Collection entries
· · · · · · ·
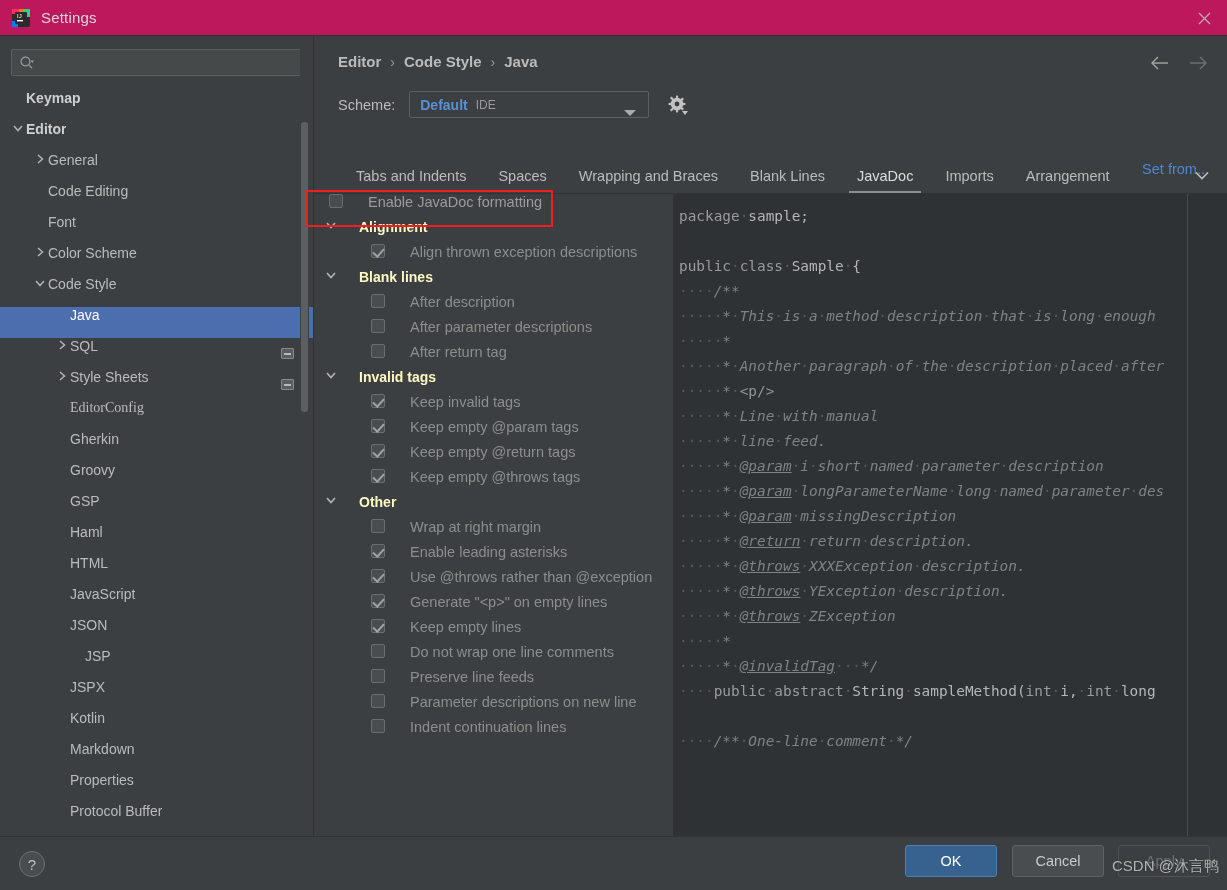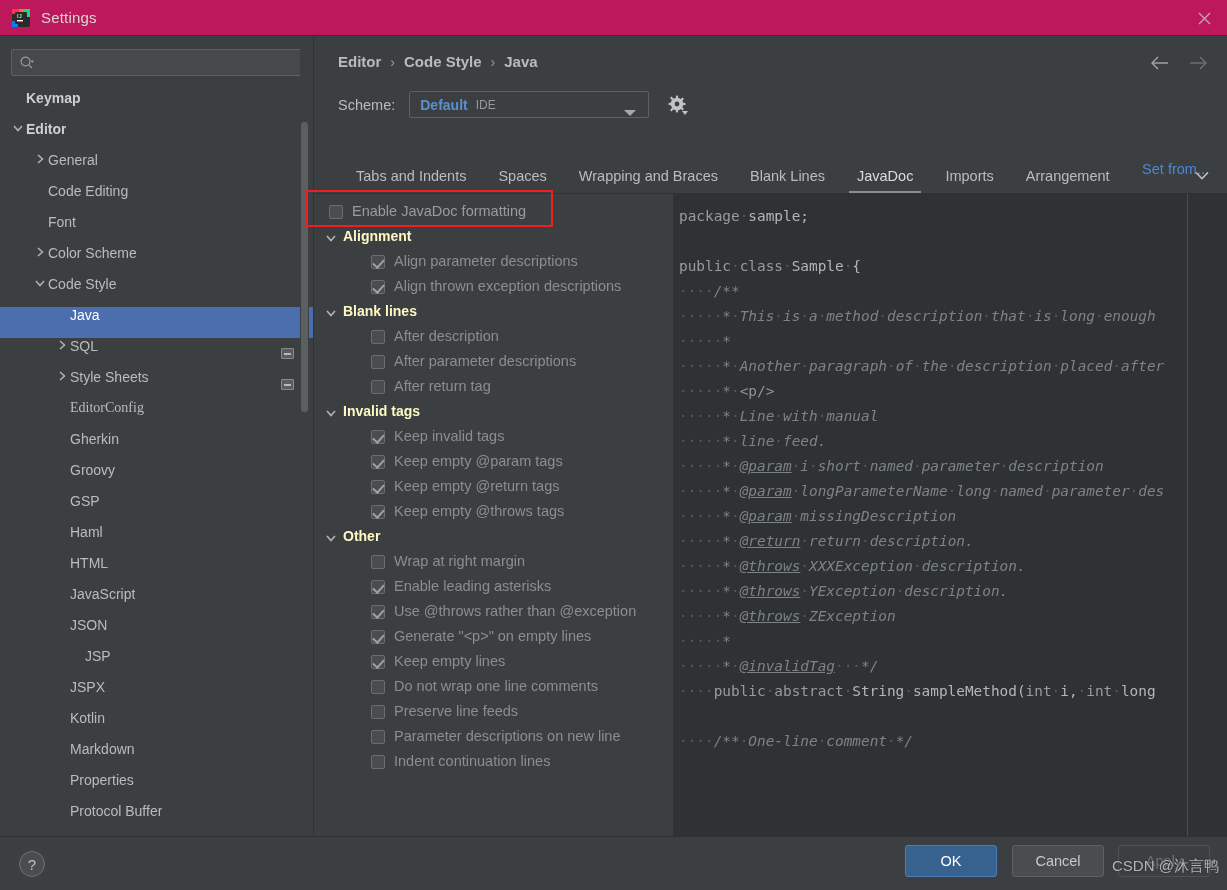--- a/index.html
+++ b/index.html
@@ -126,21 +126,21 @@
   .tabs-underline {
     position: absolute; left: 0; top: 157px; width: 913px; height: 1px;
     background: #323232;
   }
 
   
   .options {
     position: absolute; left: 1px; top: 158px; width: 358px; height: 678px;
     background: #3c3f41; overflow: hidden;
   }
-  .opt-row { height: 25px; display: flex; align-items: flex-end; white-space: nowrap; }
+  .opt-row { height: 25px; display: flex; align-items: flex-start; white-space: nowrap; gap: 16px; }
   .opt-row.group { font-weight: bold; color: #fef9c3; font-size: 14px; }
   .opt-text { color: #9b9b9b; font-size: 14.5px; }
   .opt-text.dim { color: #8d8d8d; }
   .chk {
     width: 14px; height: 14px; border: 1px solid #6b6e70; border-radius: 2px;
     background: #4a4d4f; margin-right: 9px; flex: 0 0 14px; position: relative;
   }
   .chk.checked::after {
     content: ""; position: absolute; left: 3px; top: 1px;
     width: 5px; height: 9px; border: solid #9fa2a4;
@@ -453,24 +453,20 @@
         <div class="opt-row group" style="padding-left: 10px;">
           <span class="twisty">
             <svg width="12" height="12" viewBox="0 0 12 12">
               <polyline points="2,4 6,8.5 10,4" fill="none" stroke="#b4b4b4" stroke-width="1.6"></polyline>
             </svg>
           </span>
           <span>Alignment</span>
         </div>
         <div class="opt-row" style="padding-left: 56px;">
           <span class="chk checked"></span>
-          <span class="opt-text dim">Align parameter descriptions</span>
-        </div>
-        <div class="opt-row" style="padding-left: 56px;">
-          <span class="chk checked"></span>
           <span class="opt-text dim">Align thrown exception descriptions</span>
         </div>
         <div class="opt-row group" style="padding-left: 10px;">
           <span class="twisty">
             <svg width="12" height="12" viewBox="0 0 12 12">
               <polyline points="2,4 6,8.5 10,4" fill="none" stroke="#b4b4b4" stroke-width="1.6"></polyline>
             </svg>
           </span>
           <span>Blank lines</span>
         </div>

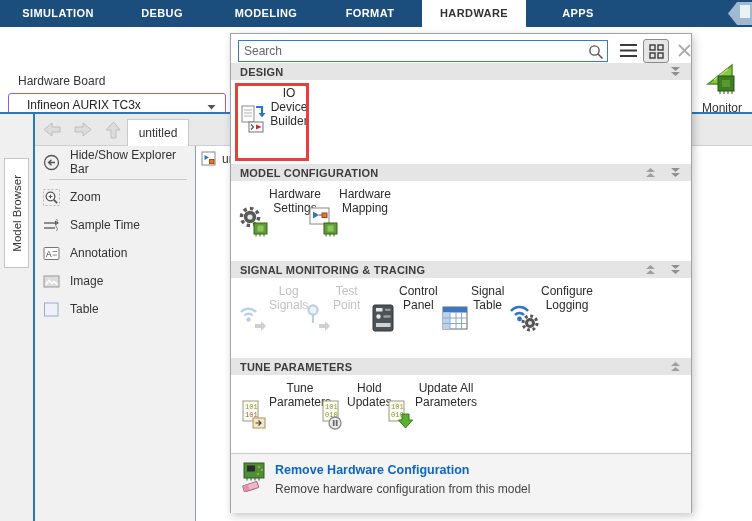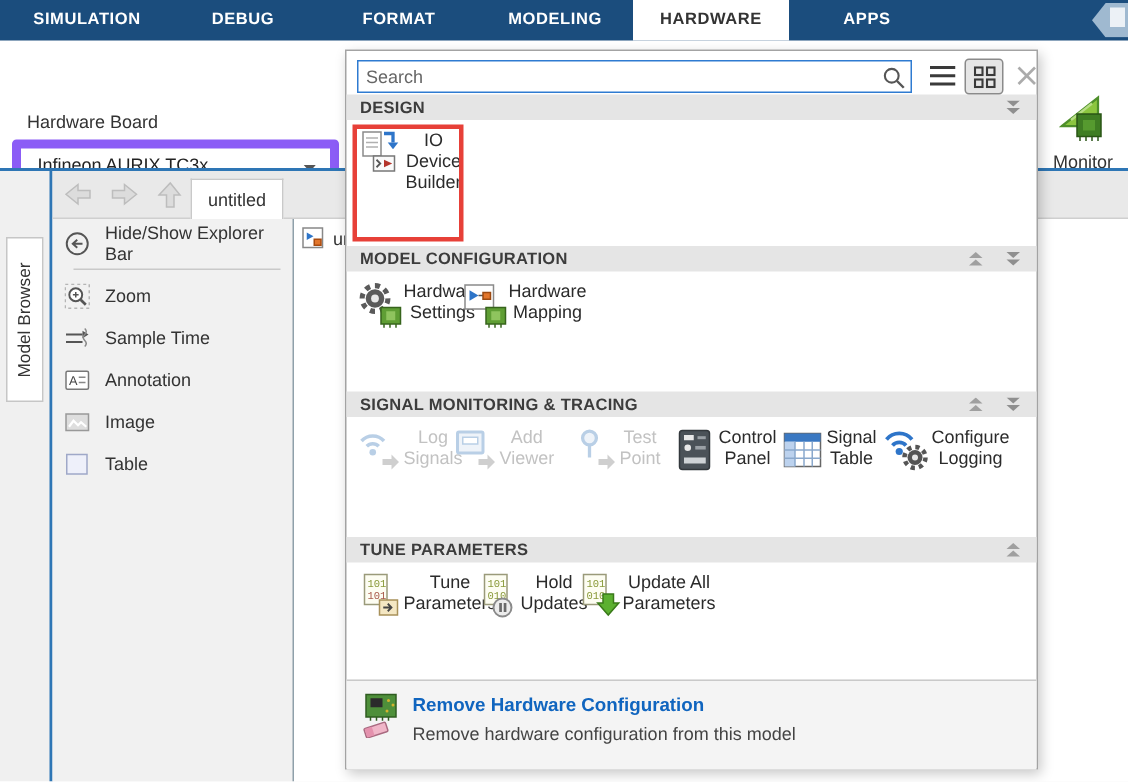--- a/index.html
+++ b/index.html
@@ -10,22 +10,22 @@
   .topbar { position:absolute; left:0; top:0; width:752px; height:27px; background:#1b4d7d; display:flex; padding-left:6px; z-index:5;}
   .tab { width:104px; height:27px; line-height:27px; text-align:center; color:#fff; font-size:11px; font-weight:700; letter-spacing:.4px; cursor:pointer;}
   .tab.active { background:#fff; color:#333; }
   .corner-deco { position:absolute; right:0; top:2px; width:24px; height:23px; background:#9fb9d0;
     clip-path:polygon(0 50%,38% 0,100% 0,100% 100%,38% 100%); }
   .corner-deco .inner { position:absolute; right:2px; top:3px; width:10px; height:13px; background:#ecf1f6; }
 
   
   .ribbon { position:absolute; left:0; top:27px; width:752px; height:85px; background:#fff; }
   .board-label { position:absolute; left:18px; top:47px; font-size:12px; color:#333; }
-  .board-select { position:absolute; left:8px; top:66px; width:218px; height:25px; border:6px solid #8b5cf6; border-radius:3px;
-    font-size:12px; color:#222; line-height:23px; padding-left:11px; background:#fff; cursor:pointer;}
+  .board-select { position:absolute; left:8px; top:66px; width:218px; height:25px; border:1px solid #8b5cf6; border-radius:3px;
+    font-size:12px; color:#222; line-height:23px; padding-left:18px; background:#fff; cursor:pointer;}
   .board-select .caret { position:absolute; right:9px; top:10px; }
   .group-label { position:absolute; left:0; top:99px; width:230px; text-align:center; font-size:11px; color:#717171; }
   .clipped-label { position:absolute; left:693px; top:99px; font-size:11px; color:#717171; }
   .monitor-tune { position:absolute; left:692px; top:33px; width:80px; height:76px; cursor:pointer; text-align:center;}
   .mt-icon { position:absolute; left:12px; top:3px; width:36px; height:33px; }
   .mt-label { position:absolute; left:0; top:40px; width:60px; font-size:12px; color:#333; line-height:16px; white-space:pre-line; }
   .accent-line { position:absolute; left:0; top:112px; width:752px; height:2px; background:#2e76b5; }
 
   
   .editor-bg { position:absolute; left:0; top:114px; width:752px; height:407px; background:#f0f0f0; }
@@ -54,39 +54,39 @@
   .sr-ic { position:absolute; cursor:pointer; }
   .grid-btn { position:absolute; left:412px; top:5px; width:26px; height:24px; border:1px solid #8a8a8a; border-radius:3px;
     background:#e6e6e6; display:flex; align-items:center; justify-content:center; cursor:pointer;}
   .sec-header { height:17px; background:#e5e5e5; display:flex; align-items:center; padding:0 9px; font-size:11px; font-weight:700;
     color:#3c3c3c; letter-spacing:.2px; }
   .sec-header .sp { margin-left:auto; }
   .chev { margin-left:12px; cursor:pointer; display:inline-flex; }
   .gal { display:flex; align-items:flex-start; padding:6px 0 0 6px; position:relative; }
   .gal.design { height:84px; } .gal.mc { height:80px; } .gal.sig { height:80px; } .gal.tune { height:78px; }
   .gitem { display:flex; flex-direction:row; align-items:flex-start; cursor:pointer; }
-  .gicon { width:32px; height:32px; margin-bottom:1px; }
+  .gicon { width:32px; height:32px; margin-bottom:1px;margin-top:18px; }
   .glabel { font-size:12px; line-height:14px; text-align:center; color:#2b2b2b; white-space:pre-line; }
   .gitem.disabled { cursor:default; }
   .gitem.disabled .glabel { color:#c2c2c2; }
   .red-box { position:absolute; left:4px; top:3px; width:74px; height:78px; border:3px solid #e74038; pointer-events:none; }
   .pfooter { position:relative; height:60px; background:#f4f4f4; border-top:1px solid #c9c9c9; cursor:pointer;}
   .pf-icon { position:absolute; left:10px; top:8px; width:26px; height:30px; }
   .pf-title { position:absolute; left:44px; top:9px; font-size:12.5px; font-weight:700; color:#1065bf; }
   .pf-desc { position:absolute; left:44px; top:28px; font-size:12px; color:#444; }
   svg { display:block; }
 </style>
 </head>
 <body>
 
 <div class="topbar">
   <div class="tab">SIMULATION</div>
   <div class="tab">DEBUG</div>
+  <div class="tab">MODELING</div>
   <div class="tab">FORMAT</div>
-  <div class="tab">MODELING</div>
   <div class="tab active">HARDWARE</div>
   <div class="tab">APPS</div>
   <div class="corner-deco">
       <div class="inner"></div>
     </div>
 </div>
 
 <div class="ribbon">
   <div class="board-label">Hardware Board</div>
   <div class="board-select">
@@ -362,31 +362,20 @@
       <span class="gicon">
         <svg width="32" height="32" viewBox="0 0 32 32">
           <path d="M4 10 a10 10 0 0 1 15 0" fill="none" stroke="#b9cfe6" stroke-width="2.3"></path>
           <path d="M7.5 13.5 a5.5 5.5 0 0 1 8 0" fill="none" stroke="#b9cfe6" stroke-width="2.3"></path>
           <circle cx="11.5" cy="17.5" r="2.2" fill="#b9cfe6"></circle>
           <polygon points="18,22 24,22 24,19 29,24 24,29 24,26 18,26" fill="#cfcfcf"></polygon>
         </svg>
       </span>
       <span class="glabel">Log
 Signals</span>
-    </div>
-    <div class="gitem disabled" style="width:80px">
-      <span class="gicon">
-        <svg width="32" height="32" viewBox="0 0 32 32">
-          <rect x="4" y="4" width="17" height="14" rx="1" fill="#eef3f9" stroke="#b9cfe6" stroke-width="2"></rect>
-          <rect x="7.5" y="7.5" width="10" height="4.5" fill="#fff" stroke="#b9cfe6"></rect>
-          <polygon points="18,22 24,22 24,19 29,24 24,29 24,26 18,26" fill="#cfcfcf"></polygon>
-        </svg>
-      </span>
-      <span class="glabel">Add
-Viewer</span>
     </div>
     <div class="gitem disabled" style="width:66px">
       <span class="gicon">
         <svg width="32" height="32" viewBox="0 0 32 32">
           <circle cx="12" cy="8" r="4.6" fill="#eef3f9" stroke="#b9cfe6" stroke-width="2.2"></circle>
           <line x1="12" y1="12.8" x2="12" y2="21" stroke="#b9cfe6" stroke-width="2.2"></line>
           <polygon points="18,22 24,22 24,19 29,24 24,29 24,26 18,26" fill="#cfcfcf"></polygon>
         </svg>
       </span>
       <span class="glabel">Test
· · · · · · ·
■ **TO-DO ITEM**:
Pull out every line in the data above that has the word "space".

■ **RESULT**:
-  .opt-row { height: 25px; display: flex; align-items: flex-end; white-space: nowrap; }
+  .opt-row { height: 25px; display: flex; align-items: flex-start; white-space: nowrap; gap: 16px; }
   .mt-label { position:absolute; left:0; top:40px; width:60px; font-size:12px; color:#333; line-height:16px; white-space:pre-line; }
   .glabel { font-size:12px; line-height:14px; text-align:center; color:#2b2b2b; white-space:pre-line; }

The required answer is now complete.